How to Be a Grownup: College Edition

By popular request. ;)

1. There is no such thing as "social promotion" in college; you can't pass a class simply by showing up on a regular basis. On the first day of class, your professor will likely distribute a syllabus that outlines exactly how (s)he will compute your grade. If you don't turn in assignments, you'll fail (or, in some schools, receive a "withdrawal" failure, which means that you didn't do enough to even earn a grade of F).

2. If you regularly show up 45 minutes after class has started, *everyone* will notice. The professor probably won't take time out of his or her teaching/lecture to address the issue, but it will be reflected in your grade.

3. Copy-and-paste plagiarism is not just unethical; it's dumb. If you don't understand why, then you need to read more and tweak your critical thinking skills a bit. Your professors have access to exactly the same Internet that you do.

4. Absences every once in a while are ok. Even I have accidentally set my alarm to "PM" instead of "AM" on occasion. Unless you're absent more than 10% of the time (i.e. more than three times for a class that meets two days a week for a 15-week semester), your professors probably don't want to hear -- or strain to believe -- your excuses.

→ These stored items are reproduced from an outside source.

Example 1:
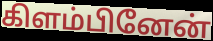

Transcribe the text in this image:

கிளம்பினேன்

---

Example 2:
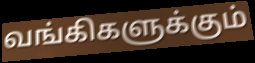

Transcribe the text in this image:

வங்கிகளுக்கும்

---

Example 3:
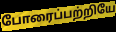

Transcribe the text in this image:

போரைப்பற்றியே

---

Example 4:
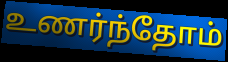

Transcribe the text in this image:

உணர்ந்தோம்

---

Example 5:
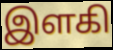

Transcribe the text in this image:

இளகி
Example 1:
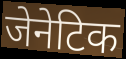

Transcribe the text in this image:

जेनेटिक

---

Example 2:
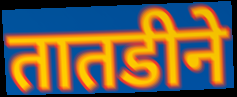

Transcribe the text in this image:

तातडीने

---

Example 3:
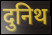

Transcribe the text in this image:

दुनिथ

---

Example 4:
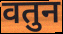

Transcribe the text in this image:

वतुन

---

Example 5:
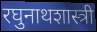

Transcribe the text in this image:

रघुनाथशास्त्री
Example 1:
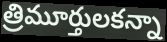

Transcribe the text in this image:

త్రిమూర్తులకన్నా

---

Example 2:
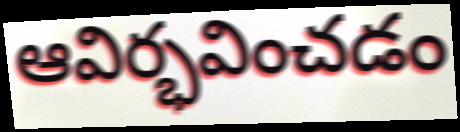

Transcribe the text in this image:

ఆవిర్భవించడం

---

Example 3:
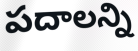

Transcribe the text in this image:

పదాలన్ని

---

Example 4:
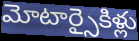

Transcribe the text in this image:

మోటార్సైకిళ్లు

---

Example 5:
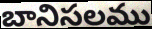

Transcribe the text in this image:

బానిసలము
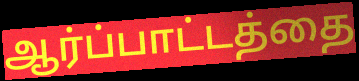
ஆர்ப்பாட்டத்தை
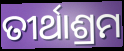
ତୀର୍ଥାଶ୍ରମ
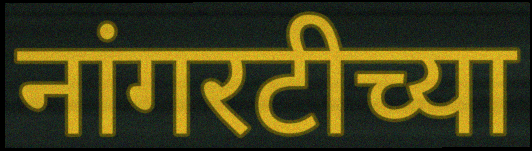
नांगरटीच्या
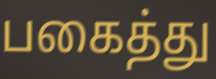
பகைத்து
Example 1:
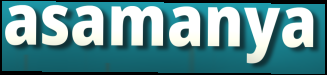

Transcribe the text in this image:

asamanya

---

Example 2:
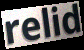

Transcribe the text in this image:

relid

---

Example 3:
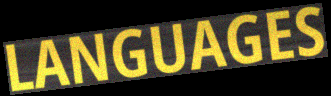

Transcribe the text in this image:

LANGUAGES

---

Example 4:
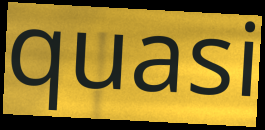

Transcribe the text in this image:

quasi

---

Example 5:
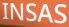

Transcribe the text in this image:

INSAS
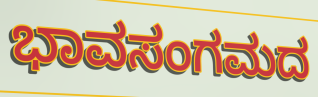
ಭಾವಸಂಗಮದ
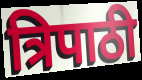
त्रिपाठी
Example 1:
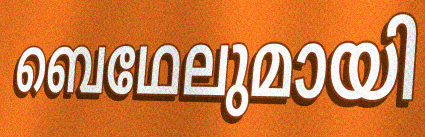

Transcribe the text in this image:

ബെഥേലുമായി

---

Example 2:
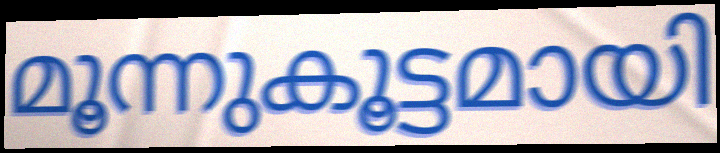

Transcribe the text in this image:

മൂന്നുകൂട്ടമായി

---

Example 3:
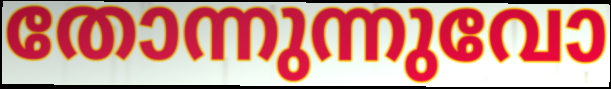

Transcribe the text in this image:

തോന്നുന്നുവോ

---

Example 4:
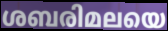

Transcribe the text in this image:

ശബരിമലയെ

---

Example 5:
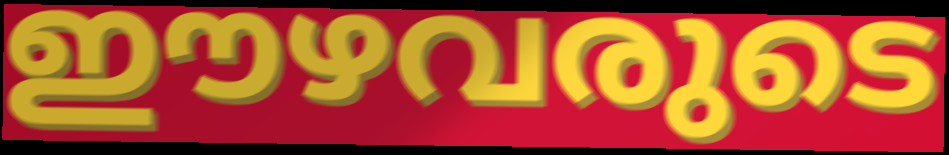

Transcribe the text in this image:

ഈഴവരുടെ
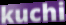
kuchi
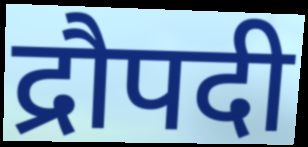
द्रौपदी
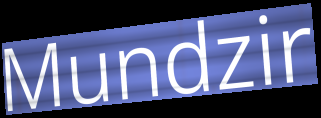
Mundzir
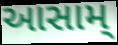
આસામ્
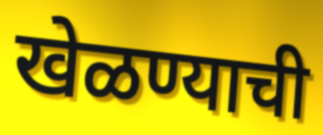
खेळण्याची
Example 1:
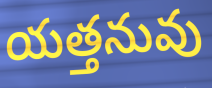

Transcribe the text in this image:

యత్తనువు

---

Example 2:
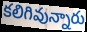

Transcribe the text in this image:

కలిగివున్నారు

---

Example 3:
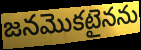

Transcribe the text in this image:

జనమొకటైనను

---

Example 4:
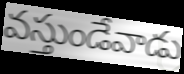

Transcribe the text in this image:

వస్తుండేవాడు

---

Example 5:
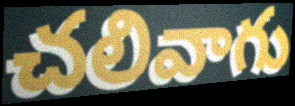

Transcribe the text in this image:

చలివాగు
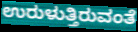
ಉರುಳುತ್ತಿರುವಂತೆ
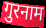
गुरनाम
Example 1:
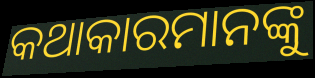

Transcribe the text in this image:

କଥାକାରମାନଙ୍କୁ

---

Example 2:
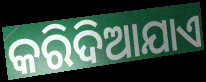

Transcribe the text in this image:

କରିଦିଆଯାଏ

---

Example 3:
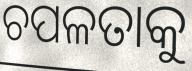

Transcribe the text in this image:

ଚପଳତାକୁ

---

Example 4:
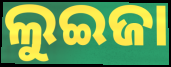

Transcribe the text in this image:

ଲୁଇଜା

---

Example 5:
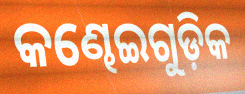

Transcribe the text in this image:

କଣ୍ଢେଇଗୁଡ଼ିକ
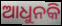
ଆଧୁନକି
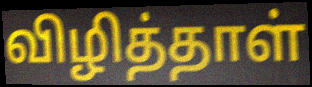
விழித்தாள்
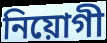
নিয়োগী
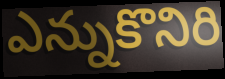
ఎన్నుకొనిరి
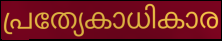
പ്രത്യേകാധികാര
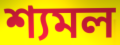
শ্যমল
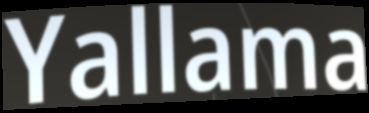
Yallama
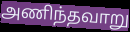
அணிந்தவாறு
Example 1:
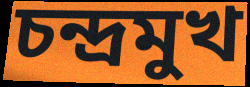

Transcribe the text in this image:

চন্দ্রমুখ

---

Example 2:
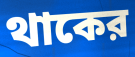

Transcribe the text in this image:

থাকের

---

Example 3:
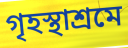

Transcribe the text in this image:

গৃহস্থাশ্রমে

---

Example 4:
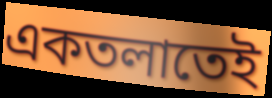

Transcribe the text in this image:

In college, it's ridiculous to make up high-school-style excuses. Know your audience.

5. If you have to go to the restroom, just go. Please, please, please don't raise your hand and ask if you can use the restroom.

6. If you have to leave your cell phone on in class (or during a meeting), turn it to silent, not vibrate. Never answer a call in class. (I hope that sounds ridiculous to most readers.)

7. Always think three steps ahead. Imagine the consequences of your actions three steps in advance; if, for example, you answer your cell phone in class, what will happen next? What actions might the professor or other students take? If you copy-and-paste an essay from a website, what will the professor likely do? When you're caught, what will happen next? Always think about how your actions will affect others (your classmates included).

10/06/2008

Studentlekh

One of my Intro to Fiction students, in response to a question about how the short story "Paul's Case" (which ends with a young man throwing himself under a train) would be different if it had been narrated in first person:

"Obviously, it would have ended with the words 'ow, my face!'."

09/23/2008

We might want to stay off the roads

I tell my students at the beginning of the term that they get three *free* absences for classes that meet twice a week; after the fourth, a student's grade will be lowered by a full letter. The reason for the *free* absences? I don't want to hear dumb excuses.

Of course, some students always come up to me before or after class to tell me why they missed the last class meeting anyway. Eighty-five percent of the time (I don't think I'm overestimating this), the student will tell me that he or she was in a car accident.

Is "I was in a car accident" the new "my grandmother passed away"?
If not, then approximately thirty of my students have been in car accidents since 2005. Which would suggest, of course, that there is a clear correlation between being in my class and getting into car accidents. ;)

For final exams, the only excuse I'm accepting is "I was attacked by a bear."